Records provided Start Marker
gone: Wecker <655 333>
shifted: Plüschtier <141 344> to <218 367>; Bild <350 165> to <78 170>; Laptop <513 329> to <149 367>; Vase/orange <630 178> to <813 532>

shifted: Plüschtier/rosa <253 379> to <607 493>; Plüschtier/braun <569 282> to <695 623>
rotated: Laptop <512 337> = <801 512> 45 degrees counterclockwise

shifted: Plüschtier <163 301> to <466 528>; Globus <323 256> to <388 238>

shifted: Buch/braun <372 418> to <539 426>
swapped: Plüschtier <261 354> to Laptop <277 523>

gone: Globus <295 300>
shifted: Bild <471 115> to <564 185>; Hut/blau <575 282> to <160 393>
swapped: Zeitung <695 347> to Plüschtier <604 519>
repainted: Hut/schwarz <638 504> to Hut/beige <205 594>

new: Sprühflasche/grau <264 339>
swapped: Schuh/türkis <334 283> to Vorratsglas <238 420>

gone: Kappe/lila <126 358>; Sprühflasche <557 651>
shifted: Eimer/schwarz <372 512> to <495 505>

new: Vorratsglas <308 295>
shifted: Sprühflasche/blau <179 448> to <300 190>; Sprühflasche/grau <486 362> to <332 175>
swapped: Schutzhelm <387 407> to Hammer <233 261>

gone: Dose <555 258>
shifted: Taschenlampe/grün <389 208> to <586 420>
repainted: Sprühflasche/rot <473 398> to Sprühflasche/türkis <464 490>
Records provided End Marker
Problem details. Every record should be repeated exactly; please leave none out.

Solution to this problem.
gone: Wecker <655 333>
shifted: Plüschtier <141 344> to <218 367>; Bild <350 165> to <78 170>; Laptop <513 329> to <149 367>; Vase/orange <630 178> to <813 532>

shifted: Plüschtier/rosa <253 379> to <607 493>; Plüschtier/braun <569 282> to <695 623>
rotated: Laptop <512 337> = <801 512> 45 degrees counterclockwise

shifted: Plüschtier <163 301> to <466 528>; Globus <323 256> to <388 238>

shifted: Buch/braun <372 418> to <539 426>
swapped: Plüschtier <261 354> to Laptop <277 523>

gone: Globus <295 300>
shifted: Bild <471 115> to <564 185>; Hut/blau <575 282> to <160 393>
swapped: Zeitung <695 347> to Plüschtier <604 519>
repainted: Hut/schwarz <638 504> to Hut/beige <205 594>

new: Sprühflasche/grau <264 339>
swapped: Schuh/türkis <334 283> to Vorratsglas <238 420>

gone: Kappe/lila <126 358>; Sprühflasche <557 651>
shifted: Eimer/schwarz <372 512> to <495 505>

new: Vorratsglas <308 295>
shifted: Sprühflasche/blau <179 448> to <300 190>; Sprühflasche/grau <486 362> to <332 175>
swapped: Schutzhelm <387 407> to Hammer <233 261>

gone: Dose <555 258>
shifted: Taschenlampe/grün <389 208> to <586 420>
repainted: Sprühflasche/rot <473 398> to Sprühflasche/türkis <464 490>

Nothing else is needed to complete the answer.